18 Nov 2011

Tea tape man wants court to decide whether chat was private

5:35 pm on 18 November 2011

Bradley Ambrose recorded what was said by the National Party leader and ACT's Epsom candidate when the pair met in an Auckland cafe last Friday.

Mr Ambrose's civil lawyer Davey Salmon, says a teleconference was held with a judge on Friday afternoon and a hearing has been scheduled for Tuesday morning in the High Court at Auckland.

He says John Key, the Attorney-General, TV3 and the Herald on Sunday were also represented on the phone call.

A spokesperson for the Solicitor-General has confirmed he will be in court on Tuesday to represent the Attorney-General, but wouldn't reveal what role he will play in proceedings.

Mr Key has laid a complaint against Mr Ambrose, claiming the conversation with Mr Banks was illegally recorded.

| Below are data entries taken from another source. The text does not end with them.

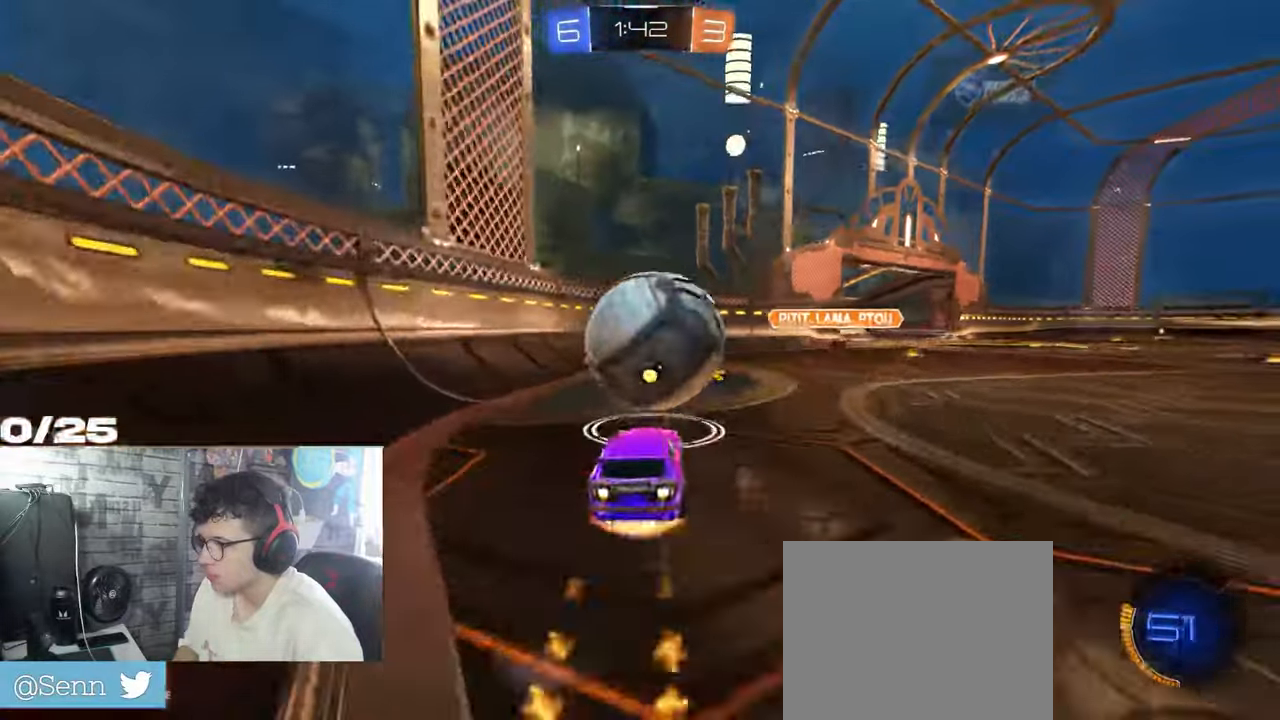
{"buttons": ["R2"], "left_stick": "center", "right_stick": "center", "events": [[17, "R1", "up"], [100, "A", "up"], [217, "L1", "down"], [384, "L1", "up"], [501, "left_stick", "center"]]}
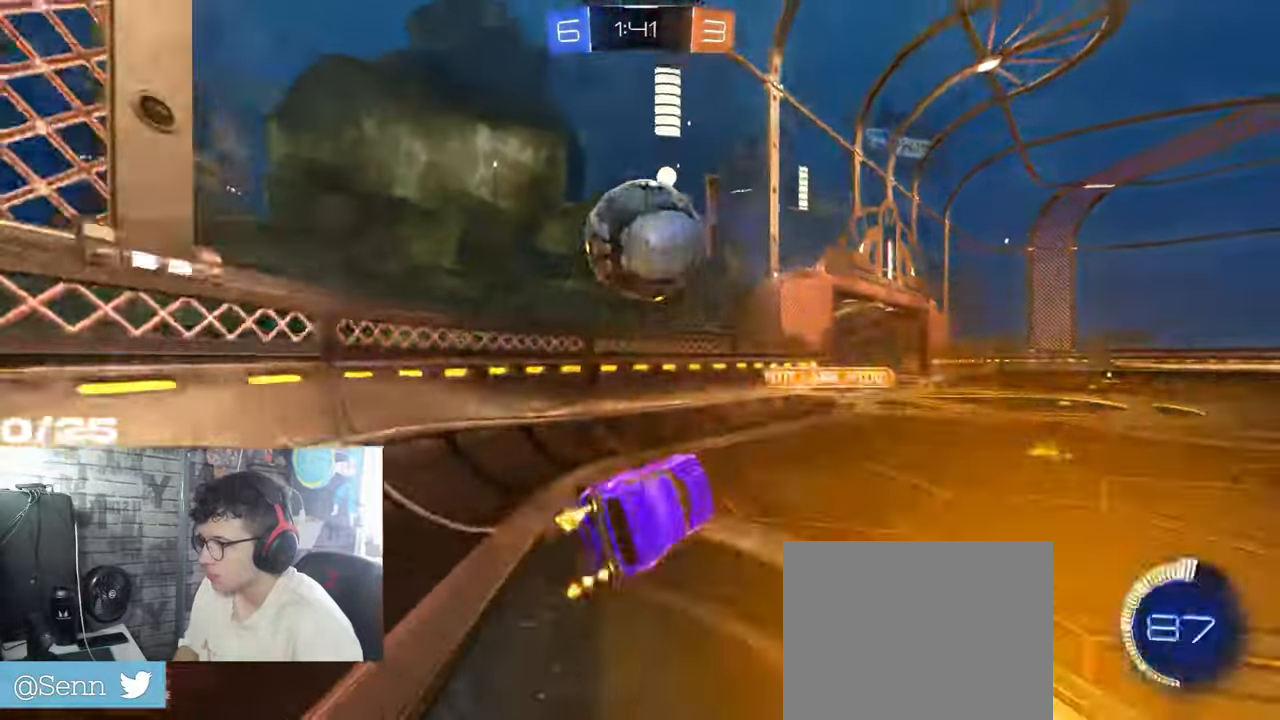
{"buttons": ["A", "R1", "R2"], "left_stick": "up-right", "right_stick": "center", "events": [[183, "L1", "down"], [216, "R1", "down"], [317, "L1", "up"], [333, "left_stick", "up"], [383, "left_stick", "up-right"], [433, "A", "down"]]}
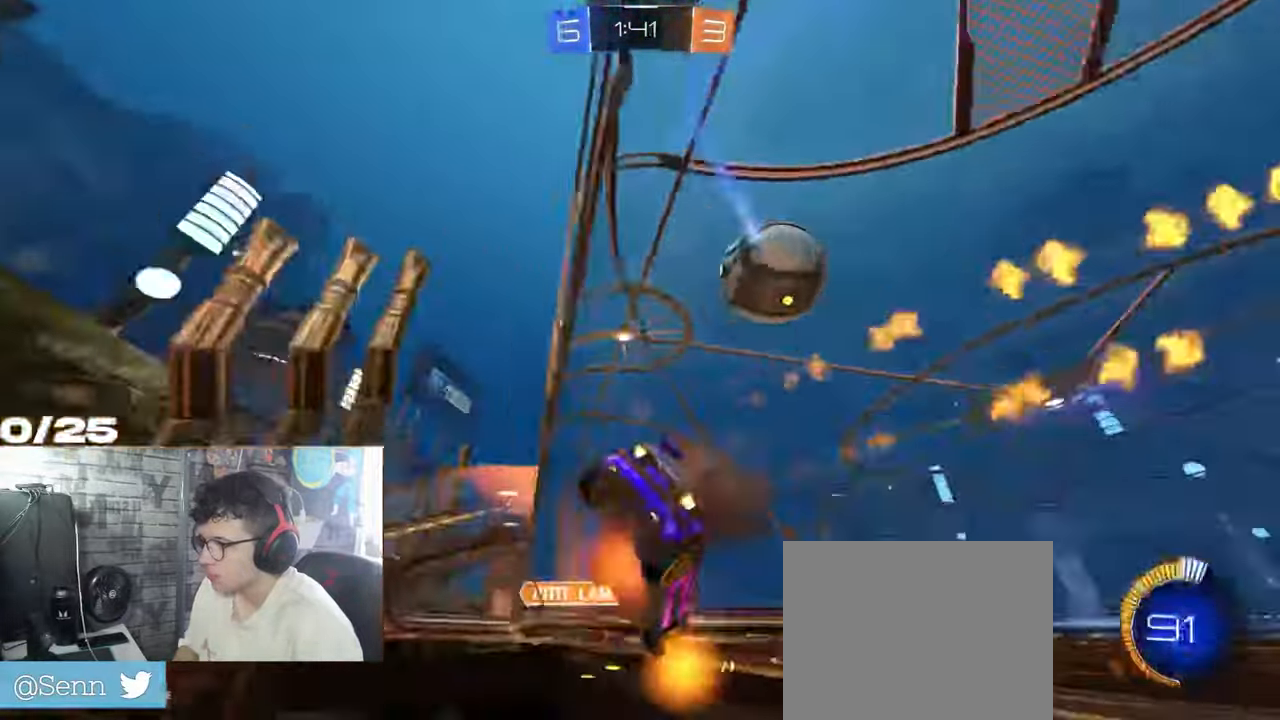
{"buttons": ["R1", "R2"], "left_stick": "right", "right_stick": "center"}
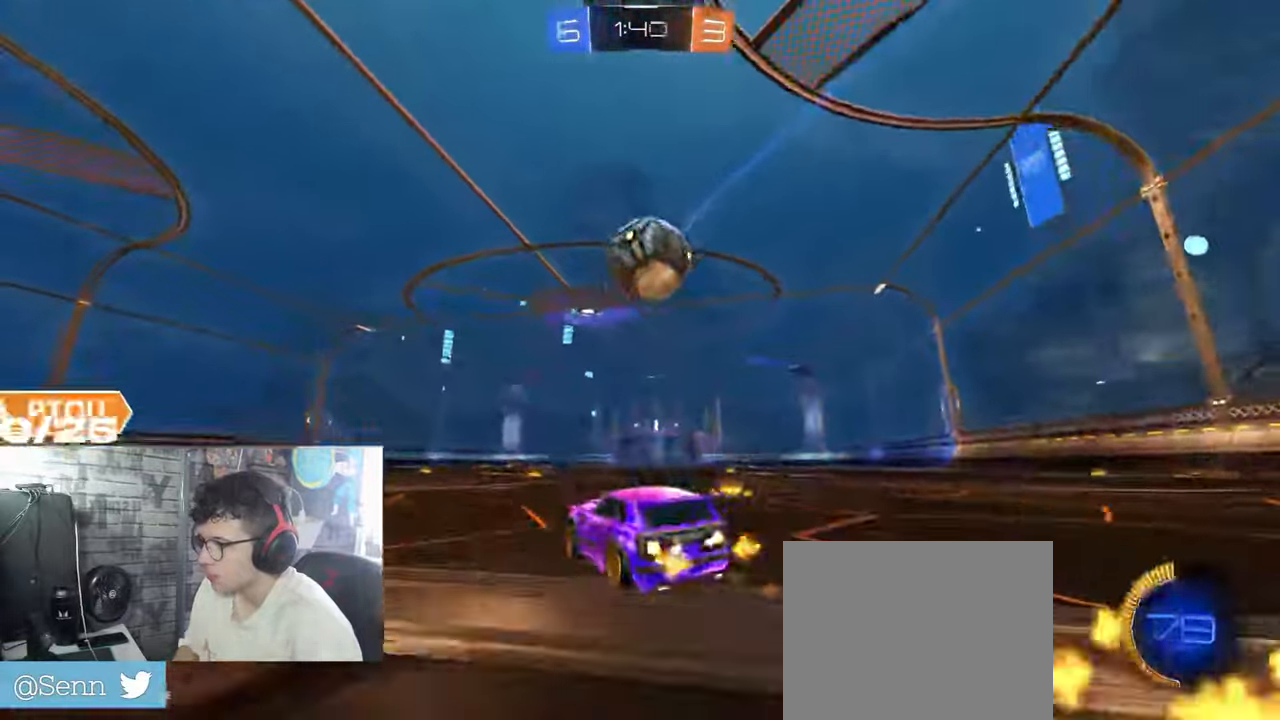
{"buttons": ["R2"], "left_stick": "right", "right_stick": "center", "events": [[417, "R1", "up"]]}
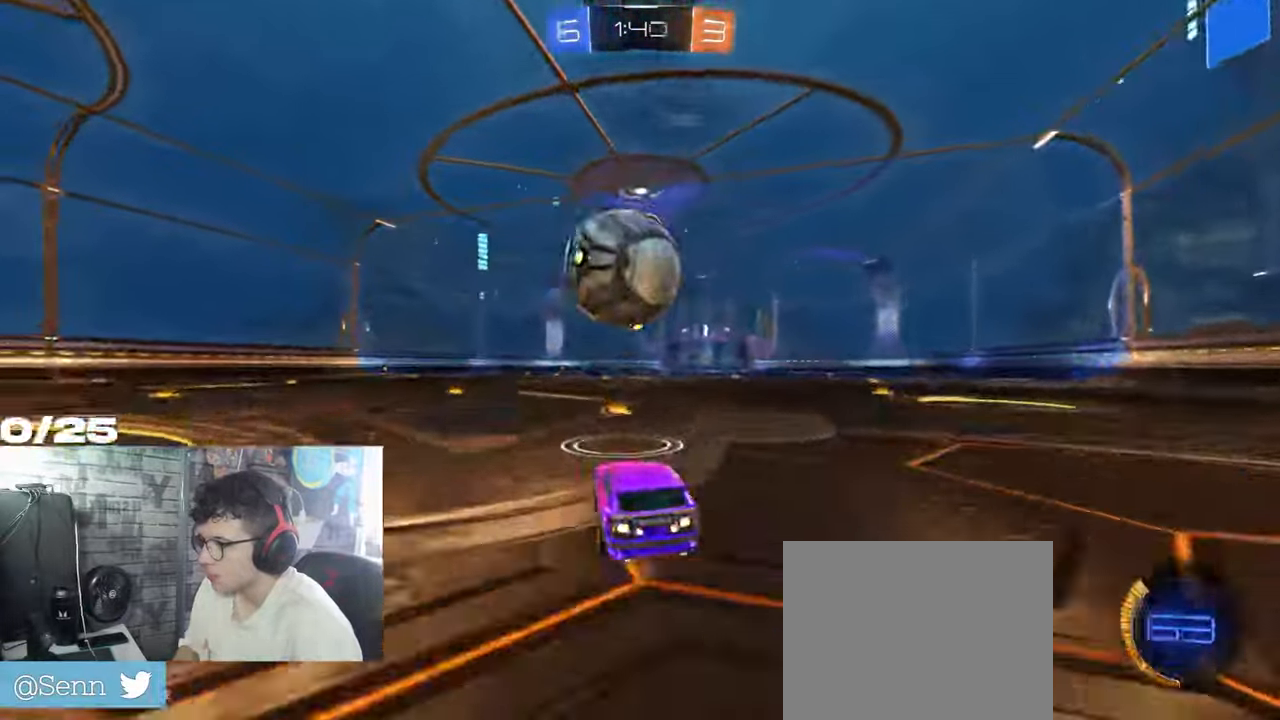
{"buttons": ["A", "L1", "R1", "R2"], "left_stick": "left", "right_stick": "center", "events": [[167, "left_stick", "left"], [184, "L1", "down"], [184, "R1", "down"], [201, "A", "down"], [268, "A", "up"], [334, "A", "down"]]}
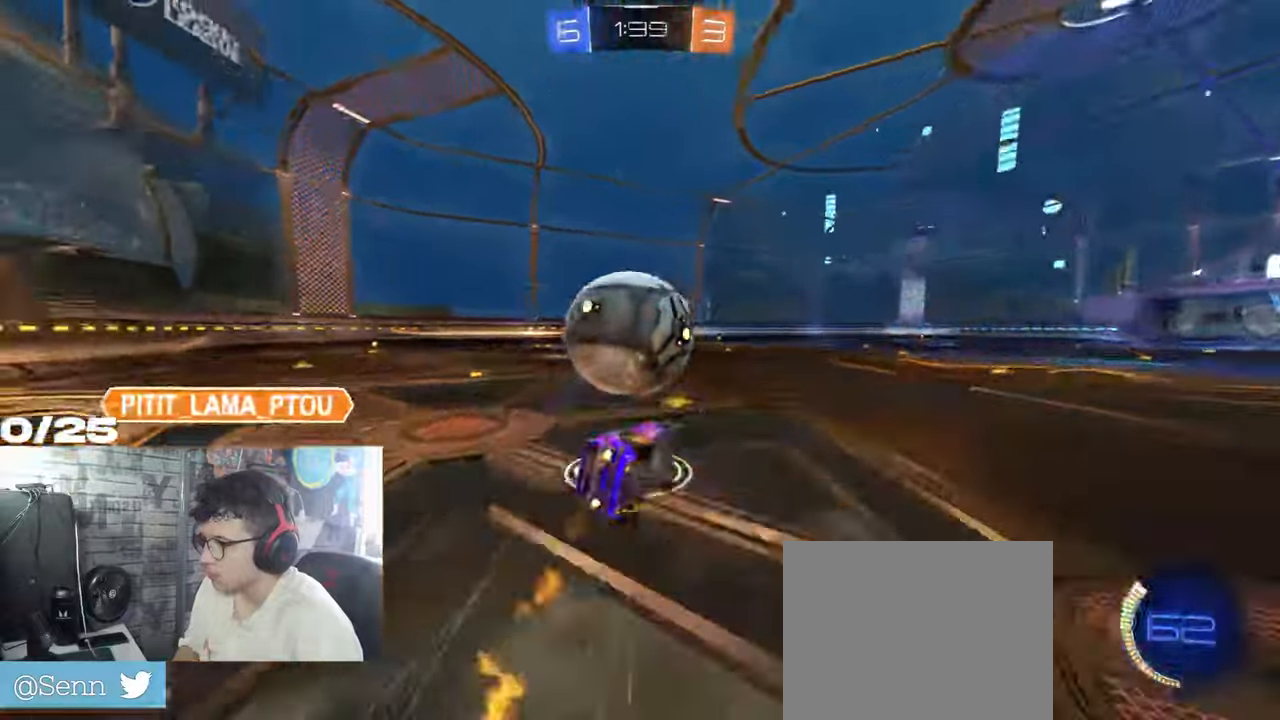
{"buttons": ["R2"], "left_stick": "left", "right_stick": "center", "events": [[117, "A", "up"], [117, "R1", "up"], [150, "L1", "up"]]}
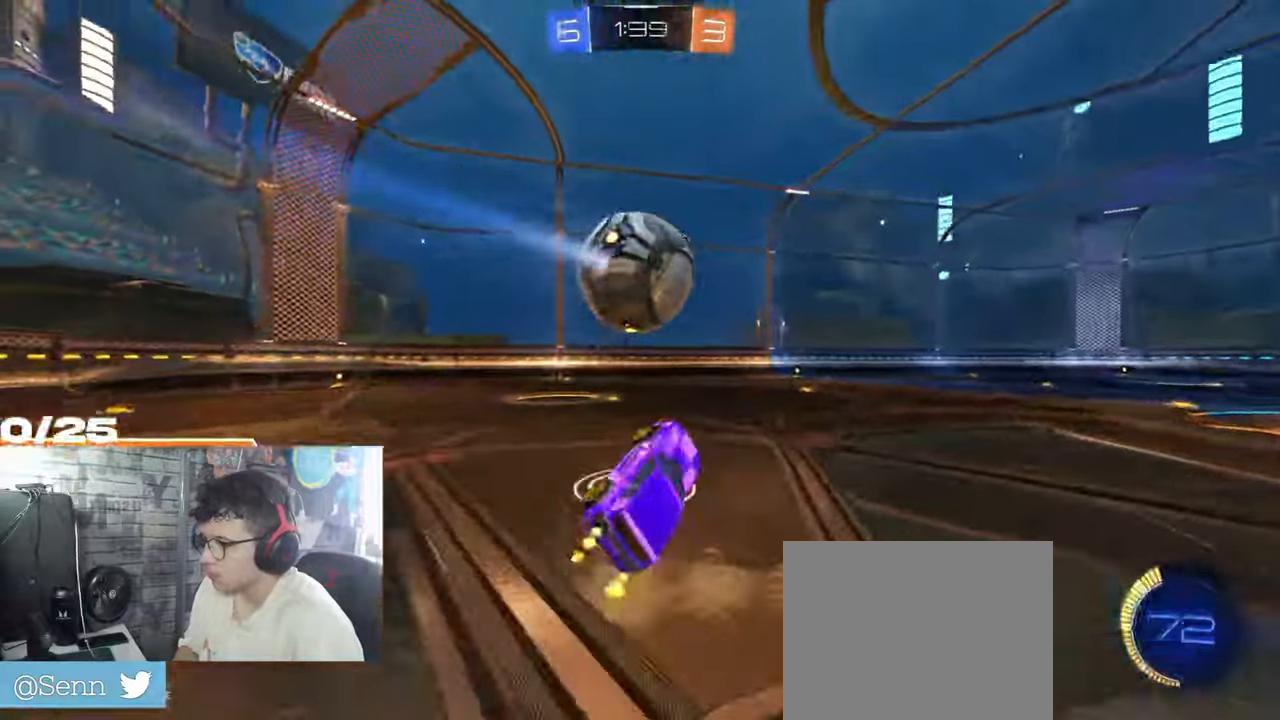
{"buttons": ["R2"], "left_stick": "center", "right_stick": "center", "events": [[83, "left_stick", "center"]]}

Mr Ambrose's criminal lawyer Ron Mansfield told Morning Report in no way can the discussion be regarded as secret.

"What took place wasn't a private communication. What we say it was was a public event where media were invited along to for political gain for those who were holding it," he says.

Mr Mansfield says his client has been described by politicians as unethical and is considering suing for defamation.

He says the controversy is affecting Mr Ambrose's work prospects.

Police demands questioned

Police are demanding Radio New Zealand and three other news outlets hand over unpublished material and other information relating to the recording and say search warrants are likely to be issued.

Wellington media lawyer Peter McKnight told Morning Report that is a new step for police.

He says they will have to convince a district court judge to issue the search warrants.

Victoria University law lecturer Steven Price told Morning Report the police are taking an extreme measure.

The concerns are shared by the International Federation of Journalists, which is condemning the demands made by police.

The federation's Asia-Pacific director, Jacqueline Park, says there are ethical questions about how the recording was made but the police action could be interpreted as an attempt to suppress media freedom.